*** BRANO SELEZIONATO

Le tessere sanitarie scadute saranno valide fino al 30 giugno a causa del coronavirus

La proroga è valida anche per la compente della carta nazionale dei servizi

Il Governo ha prorogato la scadenza delle tessere sanitarie. Anche se scadute saranno valide in tutte le loro funzioni fino al 30 giugno del 2020. In questo modo tutti potranno continuare ad utilizzare normalmente, senza bisogno che vengano sostituite.

La Tessera Sanitaria-CNS è gratuita, ha normalmente validità di 6 anni o pari alla durata del permesso di soggiorno e, alla scadenza della TS, viene spedita, a cura del Ministero dell’Economia e delle Finanze, a tutti i cittadini assistiti dal Servizio Sanitario Nazionale. A causa dell’emergenza del Coronavirus, il governo temendo di non poter far fronte alle sostituzioni ha prolungato la durata di quelle esistenti.

Se ci fosse bisogno di un duplicato potrà essere richiesto in via provvisoria a www.sistemamats.it o all’asl di apparenza. Assolverà tutte le funzioni della tessera tranne la componente di carta nazionale dei servizi. La Tessera Sanitaria (TS) presenta infatti a vista un micro chip, che mancherà nel duplicato in carta. Il chip serve a far diventare la TS una Carta Nazionale dei Servizi, cosa che permette di utilizzare la tessera sanitaria come firma elettronica avanzata (FEA) e per consultare le proprie spese mediche online.

La Tessera Sanitaria, vi ricordiamo,  è necessaria quando il cittadino si reca dal medico o dal pediatra, ritira un medicinale in farmacia, prenota un esame in un laboratorio di analisi, si sottopone ad una visita specialistica in ospedale o presso una ASL e, comunque, ogniqualvolta debba certificare il proprio codice fiscale.

******
*** DATI RIPORTATI

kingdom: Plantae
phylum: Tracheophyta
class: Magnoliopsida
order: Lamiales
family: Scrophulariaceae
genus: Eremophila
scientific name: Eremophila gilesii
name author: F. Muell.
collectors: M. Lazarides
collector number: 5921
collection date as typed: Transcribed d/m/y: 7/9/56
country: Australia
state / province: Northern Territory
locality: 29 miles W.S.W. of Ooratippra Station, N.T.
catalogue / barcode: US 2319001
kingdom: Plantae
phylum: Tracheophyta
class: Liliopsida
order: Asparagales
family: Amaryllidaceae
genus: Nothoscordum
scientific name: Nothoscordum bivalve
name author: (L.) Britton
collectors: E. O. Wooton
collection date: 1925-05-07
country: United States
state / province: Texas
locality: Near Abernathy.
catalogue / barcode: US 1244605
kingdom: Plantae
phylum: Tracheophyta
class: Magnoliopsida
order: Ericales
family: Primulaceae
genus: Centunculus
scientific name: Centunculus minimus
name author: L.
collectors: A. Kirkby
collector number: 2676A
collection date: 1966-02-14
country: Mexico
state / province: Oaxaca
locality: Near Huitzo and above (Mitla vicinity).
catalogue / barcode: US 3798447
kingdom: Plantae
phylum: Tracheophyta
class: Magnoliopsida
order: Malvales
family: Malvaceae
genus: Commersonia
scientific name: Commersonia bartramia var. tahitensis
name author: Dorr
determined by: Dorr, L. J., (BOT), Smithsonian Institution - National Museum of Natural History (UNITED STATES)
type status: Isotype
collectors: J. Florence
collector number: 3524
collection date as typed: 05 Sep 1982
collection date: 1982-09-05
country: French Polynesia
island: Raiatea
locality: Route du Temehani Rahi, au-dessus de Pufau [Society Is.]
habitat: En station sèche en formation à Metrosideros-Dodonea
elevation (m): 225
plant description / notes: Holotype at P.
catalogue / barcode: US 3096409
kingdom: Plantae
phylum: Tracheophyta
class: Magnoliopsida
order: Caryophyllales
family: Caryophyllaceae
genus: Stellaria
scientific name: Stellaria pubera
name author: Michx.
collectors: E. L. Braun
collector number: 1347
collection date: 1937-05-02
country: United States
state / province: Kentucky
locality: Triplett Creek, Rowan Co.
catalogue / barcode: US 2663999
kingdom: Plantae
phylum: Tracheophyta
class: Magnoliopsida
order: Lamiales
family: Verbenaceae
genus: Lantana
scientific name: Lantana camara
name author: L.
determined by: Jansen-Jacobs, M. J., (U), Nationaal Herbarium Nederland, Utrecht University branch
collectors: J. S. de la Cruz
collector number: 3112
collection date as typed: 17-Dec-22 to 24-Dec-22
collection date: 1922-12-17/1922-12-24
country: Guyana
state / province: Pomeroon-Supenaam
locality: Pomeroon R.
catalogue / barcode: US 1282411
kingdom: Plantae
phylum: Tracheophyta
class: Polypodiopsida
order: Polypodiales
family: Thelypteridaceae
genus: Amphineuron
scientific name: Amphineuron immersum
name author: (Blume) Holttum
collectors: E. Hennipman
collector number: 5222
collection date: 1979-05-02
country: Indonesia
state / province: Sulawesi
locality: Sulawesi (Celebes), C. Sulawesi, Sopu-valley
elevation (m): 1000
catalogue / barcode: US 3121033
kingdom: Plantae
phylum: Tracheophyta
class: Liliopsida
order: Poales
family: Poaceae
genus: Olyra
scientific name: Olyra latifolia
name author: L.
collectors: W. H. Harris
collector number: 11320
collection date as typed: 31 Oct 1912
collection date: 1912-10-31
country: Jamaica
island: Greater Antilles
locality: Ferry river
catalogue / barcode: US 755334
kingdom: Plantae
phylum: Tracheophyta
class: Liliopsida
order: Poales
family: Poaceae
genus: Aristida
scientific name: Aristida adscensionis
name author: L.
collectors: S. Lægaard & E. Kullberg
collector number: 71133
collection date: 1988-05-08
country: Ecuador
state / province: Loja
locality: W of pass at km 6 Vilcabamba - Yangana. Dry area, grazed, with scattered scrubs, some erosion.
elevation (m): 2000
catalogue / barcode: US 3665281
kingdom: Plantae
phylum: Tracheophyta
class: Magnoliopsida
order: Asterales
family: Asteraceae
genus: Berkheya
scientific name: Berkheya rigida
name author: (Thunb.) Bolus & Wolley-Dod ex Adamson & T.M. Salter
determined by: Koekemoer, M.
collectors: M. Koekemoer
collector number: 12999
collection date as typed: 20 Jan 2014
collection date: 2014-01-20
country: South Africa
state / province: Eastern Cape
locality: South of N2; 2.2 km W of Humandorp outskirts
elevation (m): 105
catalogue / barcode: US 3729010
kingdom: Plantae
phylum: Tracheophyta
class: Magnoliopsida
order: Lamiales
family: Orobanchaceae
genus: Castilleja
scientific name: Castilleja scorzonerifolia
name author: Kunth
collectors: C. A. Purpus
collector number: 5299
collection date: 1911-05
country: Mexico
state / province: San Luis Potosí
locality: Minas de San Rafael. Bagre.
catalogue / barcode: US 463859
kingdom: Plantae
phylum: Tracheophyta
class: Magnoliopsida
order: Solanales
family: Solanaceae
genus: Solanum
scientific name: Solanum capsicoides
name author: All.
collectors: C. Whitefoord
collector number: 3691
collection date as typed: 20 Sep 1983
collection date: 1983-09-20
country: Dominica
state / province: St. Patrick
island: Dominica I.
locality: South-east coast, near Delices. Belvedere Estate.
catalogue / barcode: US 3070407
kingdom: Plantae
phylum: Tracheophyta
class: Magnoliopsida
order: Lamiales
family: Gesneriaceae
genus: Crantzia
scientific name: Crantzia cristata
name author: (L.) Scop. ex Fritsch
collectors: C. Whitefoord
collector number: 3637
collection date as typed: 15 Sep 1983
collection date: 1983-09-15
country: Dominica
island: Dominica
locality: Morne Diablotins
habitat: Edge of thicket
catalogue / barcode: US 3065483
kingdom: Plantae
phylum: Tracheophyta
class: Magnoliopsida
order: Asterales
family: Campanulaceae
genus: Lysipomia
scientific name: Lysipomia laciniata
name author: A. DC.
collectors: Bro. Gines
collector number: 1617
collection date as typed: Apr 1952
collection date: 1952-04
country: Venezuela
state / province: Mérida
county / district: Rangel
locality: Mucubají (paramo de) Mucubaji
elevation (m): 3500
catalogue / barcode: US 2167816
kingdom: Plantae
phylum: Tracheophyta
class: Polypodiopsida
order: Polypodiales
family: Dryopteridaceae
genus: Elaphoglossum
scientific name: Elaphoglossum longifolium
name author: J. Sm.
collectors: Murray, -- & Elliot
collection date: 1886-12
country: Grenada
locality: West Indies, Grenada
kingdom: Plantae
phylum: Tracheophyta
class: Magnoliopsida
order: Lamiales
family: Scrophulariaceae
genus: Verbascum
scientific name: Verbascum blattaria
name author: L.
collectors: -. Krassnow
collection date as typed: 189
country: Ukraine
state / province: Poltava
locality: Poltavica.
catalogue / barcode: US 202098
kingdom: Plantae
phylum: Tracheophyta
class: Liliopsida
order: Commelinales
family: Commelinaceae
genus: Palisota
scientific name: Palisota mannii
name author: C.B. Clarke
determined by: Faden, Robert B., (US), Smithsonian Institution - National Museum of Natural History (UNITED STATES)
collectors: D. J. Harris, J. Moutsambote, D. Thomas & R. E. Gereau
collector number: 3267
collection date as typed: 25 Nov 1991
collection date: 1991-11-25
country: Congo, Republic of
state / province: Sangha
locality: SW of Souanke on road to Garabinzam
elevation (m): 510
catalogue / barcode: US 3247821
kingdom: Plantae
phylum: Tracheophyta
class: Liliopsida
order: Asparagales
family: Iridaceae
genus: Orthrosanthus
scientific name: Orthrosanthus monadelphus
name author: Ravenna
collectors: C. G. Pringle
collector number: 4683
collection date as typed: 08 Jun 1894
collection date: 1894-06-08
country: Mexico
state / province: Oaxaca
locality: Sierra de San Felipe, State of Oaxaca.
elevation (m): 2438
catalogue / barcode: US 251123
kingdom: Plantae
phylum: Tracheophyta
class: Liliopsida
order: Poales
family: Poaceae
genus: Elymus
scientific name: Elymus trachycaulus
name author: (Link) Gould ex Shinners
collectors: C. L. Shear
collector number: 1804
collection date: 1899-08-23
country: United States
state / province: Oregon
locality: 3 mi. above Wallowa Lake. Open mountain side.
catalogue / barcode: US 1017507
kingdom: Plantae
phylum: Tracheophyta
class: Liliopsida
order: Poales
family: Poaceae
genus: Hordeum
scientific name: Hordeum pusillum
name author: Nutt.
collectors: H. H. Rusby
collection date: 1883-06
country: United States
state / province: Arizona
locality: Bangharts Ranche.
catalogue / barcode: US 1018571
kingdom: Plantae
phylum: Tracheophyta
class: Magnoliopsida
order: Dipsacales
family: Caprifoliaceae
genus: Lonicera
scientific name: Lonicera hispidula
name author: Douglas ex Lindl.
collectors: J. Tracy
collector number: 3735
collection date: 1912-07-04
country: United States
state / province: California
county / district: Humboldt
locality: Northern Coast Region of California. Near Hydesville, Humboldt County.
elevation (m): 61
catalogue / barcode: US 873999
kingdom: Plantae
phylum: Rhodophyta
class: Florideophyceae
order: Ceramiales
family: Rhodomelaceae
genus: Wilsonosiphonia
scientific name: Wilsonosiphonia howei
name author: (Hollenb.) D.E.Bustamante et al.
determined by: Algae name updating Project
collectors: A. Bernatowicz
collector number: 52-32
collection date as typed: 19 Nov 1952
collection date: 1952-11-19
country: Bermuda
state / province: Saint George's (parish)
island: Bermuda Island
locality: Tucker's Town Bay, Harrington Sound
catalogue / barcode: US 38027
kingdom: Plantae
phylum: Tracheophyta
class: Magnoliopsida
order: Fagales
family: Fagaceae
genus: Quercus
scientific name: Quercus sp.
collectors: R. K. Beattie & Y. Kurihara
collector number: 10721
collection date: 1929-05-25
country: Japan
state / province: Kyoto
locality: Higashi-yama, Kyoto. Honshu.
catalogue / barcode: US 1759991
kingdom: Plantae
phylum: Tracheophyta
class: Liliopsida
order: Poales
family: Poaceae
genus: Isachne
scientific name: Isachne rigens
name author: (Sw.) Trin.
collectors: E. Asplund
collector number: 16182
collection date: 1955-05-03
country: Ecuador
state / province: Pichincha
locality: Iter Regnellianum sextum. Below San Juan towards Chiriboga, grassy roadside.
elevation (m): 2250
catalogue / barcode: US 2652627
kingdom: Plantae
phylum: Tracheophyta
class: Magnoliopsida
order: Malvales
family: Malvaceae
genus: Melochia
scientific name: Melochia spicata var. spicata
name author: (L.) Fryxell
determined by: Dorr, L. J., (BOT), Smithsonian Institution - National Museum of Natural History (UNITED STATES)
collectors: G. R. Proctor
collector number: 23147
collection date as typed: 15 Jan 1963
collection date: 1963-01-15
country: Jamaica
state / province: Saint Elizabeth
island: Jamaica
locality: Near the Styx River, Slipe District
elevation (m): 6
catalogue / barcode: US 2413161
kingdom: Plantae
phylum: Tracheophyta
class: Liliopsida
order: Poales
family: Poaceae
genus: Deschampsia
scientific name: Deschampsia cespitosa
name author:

******

> _ATTIVITÀ DA SVOLGERE_:
1. In base al brano selezionato, spieghi perché il duplicato provvisorio della tessera non svolge la funzione di Carta Nazionale dei Servizi.
2. Risponda alle seguenti domande sul brano selezionato, scrivendo una risposta breve per ciascuna.
(a) Fino a quale data restano valide le tessere sanitarie scadute?
(b) Qual è la validità normale della Tessera Sanitaria-CNS?
(c) Chi si occupa di spedire la nuova tessera alla scadenza?

> _SOLUZIONI DELL'ESERCIZIO_:
1. Il duplicato è in carta e non ha il micro chip presente sulla Tessera Sanitaria. È proprio il chip a trasformare la tessera in una Carta Nazionale dei Servizi, che consente di usarla come firma elettronica avanzata e di consultare online le proprie spese mediche.

2.
(a) Fino al 30 giugno 2020.
(b) Sei anni, oppure una durata pari a quella del permesso di soggiorno.
(c) Il Ministero dell'Economia e delle Finanze.